Ministry of Economic Integration of the Republic of Kazakhstan
- Emblem of Kazakhstan

Agency overview
- Formed: 16 April 2011; 15 years ago
- Dissolved: 11 May 2016; 10 years ago
- Jurisdiction: Government of Kazakhstan
- Headquarters: Astana, Kazakhstan
- Agency executive: Zhanar Aitzhanova, Minister;

= Ministry of Economic Integration (Kazakhstan) =

Government ministry of Kazakhstan

The Ministry of Economic Integration of the Republic of Kazakhstan (MEI RK, Қазақстан Республикасы Экономикалық интеграция істері жөніндегі министрлігі, ҚР ЭИІСМ; Министерство по делам экономической интеграции Республики Казахстан, МДЭИ РК) was an agency in the Government of Kazakhstan that existed from 2011 to 2016.

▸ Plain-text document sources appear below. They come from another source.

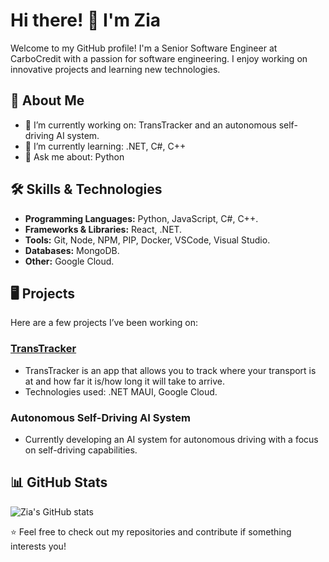 # Hi there! 👋 I'm Zia

Welcome to my GitHub profile! I'm a Senior Software Engineer at CarboCredit with a passion for software engineering. I enjoy working on innovative projects and learning new technologies.

## 🚀 About Me

- 🔭 I’m currently working on: TransTracker and an autonomous self-driving AI system.
- 🌱 I’m currently learning: .NET, C#, C++
- 💬 Ask me about: Python

## 🛠 Skills & Technologies

- **Programming Languages:** Python, JavaScript, C#, C++.
- **Frameworks & Libraries:** React, .NET.
- **Tools:** Git, Node, NPM, PIP, Docker, VSCode, Visual Studio.
- **Databases:** MongoDB.
- **Other:** Google Cloud.

## 🖥️ Projects

Here are a few projects I’ve been working on:

### [TransTracker](https://github.com/Zia-ullah-khan/TransTracker)
- TransTracker is an app that allows you to track where your transport is at and how far it is/how long it will take to arrive.
- Technologies used: .NET MAUI, Google Cloud.

### Autonomous Self-Driving AI System
- Currently developing an AI system for autonomous driving with a focus on self-driving capabilities.

## 📊 GitHub Stats

![Zia's GitHub stats](https://github-readme-stats.vercel.app/api?username=Zia-ullah-khan&show_icons=true&theme=radical)

⭐️ Feel free to check out my repositories and contribute if something interests you!
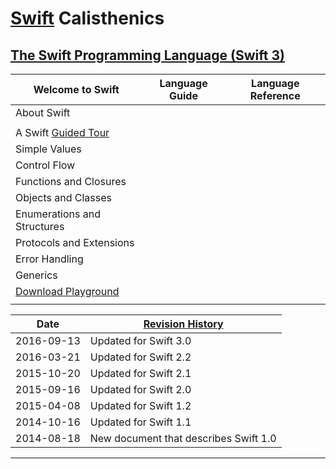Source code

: # [Swift] Calisthenics

## [The Swift Programming Language (Swift 3)][documentation]

| Welcome to Swift | Language Guide | Language Reference |
|---|---|---|
| About Swift                 | | |
|                             | | |
| A Swift [Guided Tour]       | | |
| Simple Values               | | |
| Control Flow                | | |
| Functions and Closures      | | |
| Objects and Classes         | | |
| Enumerations and Structures | | |
| Protocols and Extensions    | | |
| Error Handling              | | |
| Generics                    | | |
| [Download Playground]       | | |
|                             | | |

| Date | [Revision History] |
|---|---|
| 2016-09-13 | Updated for Swift 3.0 |
| 2016-03-21 | Updated for Swift 2.2 |
| 2015-10-20 | Updated for Swift 2.1 |
| 2015-09-16 | Updated for Swift 2.0 |
| 2015-04-08 | Updated for Swift 1.2 |
| 2014-10-16 | Updated for Swift 1.1 |
| 2014-08-18 | New document that describes Swift 1.0 |

---

[Swift]: https://swift.org/

[documentation]: https://developer.apple.com/library/content/documentation/Swift/Conceptual/Swift_Programming_Language/

[Revision History]: https://developer.apple.com/library/content/documentation/Swift/Conceptual/Swift_Programming_Language/RevisionHistory.html

[Guided Tour]: https://developer.apple.com/library/content/documentation/Swift/Conceptual/Swift_Programming_Language/GuidedTour.html

[Download Playground]: https://developer.apple.com/library/content/documentation/Swift/Conceptual/Swift_Programming_Language/GuidedTour.playground.zip
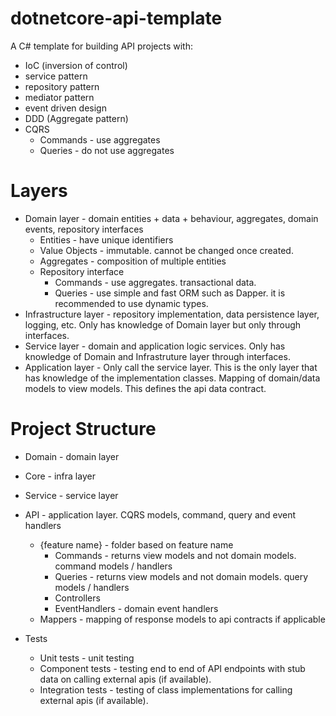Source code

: # dotnetcore-api-template

A C# template for building API projects with:
  * IoC (inversion of control)
  * service pattern
  * repository pattern
  * mediator pattern
  * event driven design
  * DDD (Aggregate pattern)
  * CQRS
    * Commands - use aggregates 
    * Queries - do not use aggregates
  
# Layers
  * Domain layer - domain entities + data + behaviour, aggregates, domain events, repository interfaces
    * Entities - have unique identifiers
    * Value Objects - immutable. cannot be changed once created.
    * Aggregates - composition of multiple entities
    * Repository interface
      * Commands - use aggregates. transactional data.
      * Queries - use simple and fast ORM such as Dapper. it is recommended to use dynamic types.
  * Infrastructure layer - repository implementation, data persistence layer, logging, etc. Only has knowledge of Domain layer but only through interfaces.
  * Service layer - domain and application logic services. Only has knowledge of Domain and Infrastruture layer through interfaces.
  * Application layer - Only call the service layer. This is the only layer that has knowledge of the implementation classes. Mapping of domain/data models to view models. This defines the api data contract.
  
# Project Structure
  * Domain  - domain layer
  * Core - infra layer
  * Service - service layer
  * API - application layer. CQRS models, command, query and event handlers
    * {feature name} - folder based on feature name
      * Commands - returns view models and not domain models. command models / handlers
      * Queries - returns view models and not domain models. query models / handlers
      * Controllers
      * EventHandlers - domain event handlers
    * Mappers - mapping of response models to api contracts if applicable
    
  * Tests
    * Unit tests - unit testing
    * Component tests - testing end to end of API endpoints with stub data on calling external apis (if available).
    * Integration tests - testing of class implementations for calling external apis (if available).
  

 
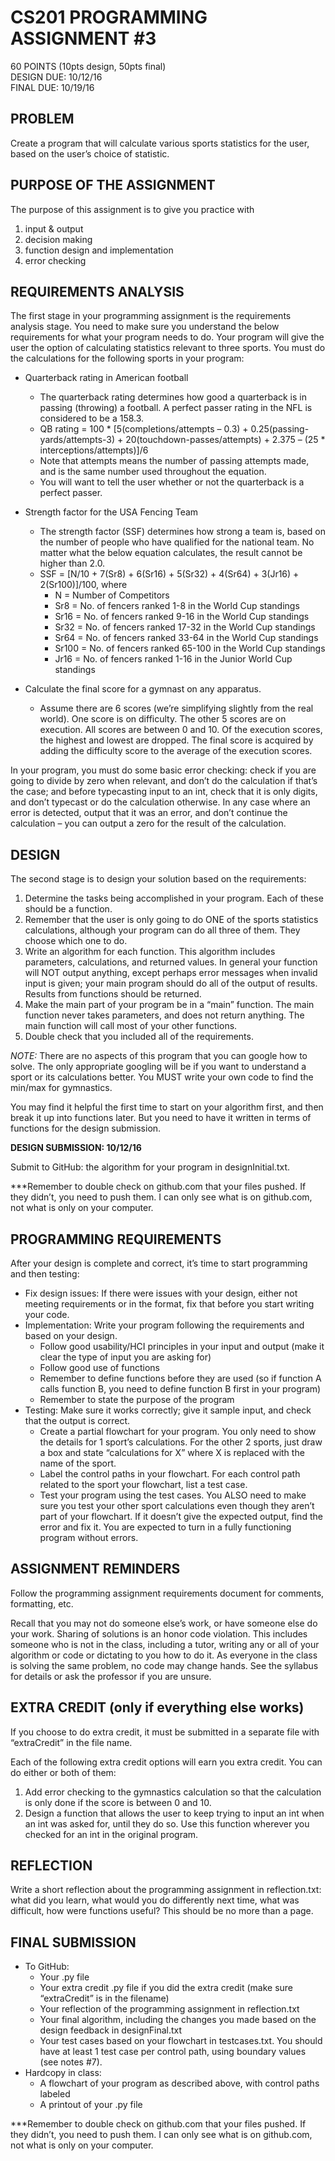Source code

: # CS201 PROGRAMMING ASSIGNMENT #3  
60  POINTS   (10pts design, 50pts final)  
DESIGN DUE: 10/12/16  
FINAL DUE: 10/19/16  

## PROBLEM 
Create a program that will calculate various sports statistics for the user, based on the user’s choice of statistic. 

## PURPOSE OF THE ASSIGNMENT
The purpose of this assignment is to give you practice with

1. input & output
2. decision making
3. function design and implementation
4. error checking

## REQUIREMENTS ANALYSIS
The first stage in your programming assignment is the requirements analysis stage.  You need to make sure you understand the below requirements for what your program needs to do. Your program will give the user the option of calculating statistics relevant to three sports. You must do the calculations for the following sports in your program: 

* Quarterback rating in American football  
  * The quarterback rating determines how good a quarterback is in passing (throwing) a football. A perfect passer rating in the NFL is considered to be a 158.3.  
  * QB rating = 100 * [5(completions/attempts – 0.3) + 0.25(passing-yards/attempts-3) + 20(touchdown-passes/attempts) + 2.375 – (25 * interceptions/attempts)]/6  
  * Note that attempts means the number of passing attempts made, and is the same number used throughout the equation.  
  * You will want to tell the user whether or not the quarterback is a perfect passer.  
  
* Strength factor for the USA Fencing Team
  * The strength factor (SSF) determines how strong a team is, based on the number of people who have qualified for the national team. No matter what the below equation calculates, the result cannot be higher than 2.0.
  * SSF = [N/10 + 7(Sr8) + 6(Sr16) + 5(Sr32) + 4(Sr64) + 3(Jr16) + 2(Sr100)]/100, where 
    * N = Number of Competitors 
    * Sr8 = No. of fencers ranked 1-8 in the World Cup standings 
    * Sr16 = No. of fencers ranked 9-16 in the World Cup standings 
    * Sr32 = No. of fencers ranked 17-32 in the World Cup standings 
    * Sr64 = No. of fencers ranked 33-64 in the World Cup standings 
    * Sr100 = No. of fencers ranked 65-100 in the World Cup standings 
    * Jr16 = No. of fencers ranked 1-16 in the Junior World Cup standings 
  
* Calculate the final score for a gymnast on any apparatus. 
  * Assume there are 6 scores (we’re simplifying slightly from the real world). One score is on difficulty. The other 5 scores are on execution. All scores are between 0 and 10. Of the execution scores, the highest and lowest are dropped. The final score is acquired by adding the difficulty score to the average of the execution scores.

In your program, you must do some basic error checking: check if you are going to divide by zero when relevant, and don’t do the calculation if that’s the case; and before typecasting input to an int, check that it is only digits, and don’t typecast or do the calculation otherwise. In any case where an error is detected, output that it was an error, and don’t continue the calculation – you can output a zero for the result of the calculation.

## DESIGN
The second stage is to design your solution based on the requirements:

1. Determine the tasks being accomplished in your program. Each of these should be a function.
2. Remember that the user is only going to do ONE of the sports statistics calculations, although your program can do all three of them. They choose which one to do.
3. Write an algorithm for each function. This algorithm includes parameters, calculations, and returned values. In general your function will NOT output anything, except perhaps error messages when invalid input is given; your main program should do all of the output of results. Results from functions should be returned.
4. Make the main part of your program be in a “main” function. The main function never takes parameters, and does not return anything. The main function will call most of your other functions.
5. Double check that you included all of the requirements.

*NOTE:* There are no aspects of this program that you can google how to solve. The only appropriate googling will be if you want to understand a sport or its calculations better. You MUST write your own code to find the min/max for gymnastics.

You may find it helpful the first time to start on your algorithm first, and then break it up into functions later. But you need to have it written in terms of functions for the design submission. 

**DESIGN SUBMISSION: 10/12/16**

Submit to GitHub: the algorithm for your program in designInitial.txt.

***Remember to double check on github.com that your files pushed. If they didn’t, you need to push them. I can only see what is on github.com, not what is only on your computer.


## PROGRAMMING REQUIREMENTS
After your design is complete and correct, it’s time to start programming and then testing:

* Fix design issues: If there were issues with your design, either not meeting requirements or in the format, fix that before you start writing your code.
* Implementation: Write your program following the requirements and based on your design.
  * Follow good usability/HCI principles in your input and output (make it clear the type of input you are asking for)
  * Follow good use of functions
  * Remember to define functions before they are used (so if function A calls function B, you need to define function B first in your program)
  * Remember to state the purpose of the program
* Testing: Make sure it works correctly; give it sample input, and check that the output is correct.
  * Create a partial flowchart for your program. You only need to show the details for 1 sport’s calculations. For the other 2 sports, just draw a box and state “calculations for X” where X is replaced with the name of the sport. 
  * Label the control paths in your flowchart. For each control path related to the sport your flowchart, list a test case.
  * Test your program using the test cases. You ALSO need to make sure you test your other sport calculations even though they aren’t part of your flowchart. If it doesn’t give the expected output, find the error and fix it. You are expected to turn in a fully functioning program without errors.

## ASSIGNMENT REMINDERS
Follow the programming assignment requirements document for comments, formatting, etc.

Recall that you may not do someone else’s work, or have someone else do your work. Sharing of solutions is an honor code violation. This includes someone who is not in the class, including a tutor, writing any or all of your algorithm or code or dictating to you how to do it. As everyone in the class is solving the same problem, no code may change hands. See the syllabus for details or ask the professor if you are unsure.

## EXTRA CREDIT (only if everything else works)
If you choose to do extra credit, it must be submitted in a separate file with “extraCredit” in the file name. 

Each of the following extra credit options will earn you extra credit. You can do either or both of them:
1.	Add error checking to the gymnastics calculation so that the calculation is only done if the score is between 0 and 10.
2.	Design a function that allows the user to keep trying to input an int when an int was asked for, until they do so. Use this function wherever you checked for an int in the original program.

## REFLECTION
Write a short reflection about the programming assignment in reflection.txt: what did you learn, what would you do differently next time, what was difficult, how were functions useful?  This should be no more than a page.

## FINAL SUBMISSION   
* To GitHub:
  * Your .py file
  * Your extra credit .py file if you did the extra credit (make sure “extraCredit” is in the filename)
  * Your reflection of the programming assignment in reflection.txt
  * Your final algorithm, including the changes you made based on the design feedback in designFinal.txt
  * Your test cases based on your flowchart in testcases.txt. You should have at least 1 test case per control path, using boundary values (see notes #7).
* Hardcopy in class:
  * A flowchart of your program as described above, with control paths labeled
  * A printout of your .py file

***Remember to double check on github.com that your files pushed. If they didn’t, you need to push them. I can only see what is on github.com, not what is only on your computer.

The Ministry was formed on 16 April 2011 as a separate body of Ministry of Economic Development and Trade in order to strengthen the interests of Kazakhstan in international and regional economic integration. The Ministry of Economic Integration was led by Zhanar Aitzhanova until she was appointed as the Ambassador of Kazakhstan to Switzerland on 11 May 2016.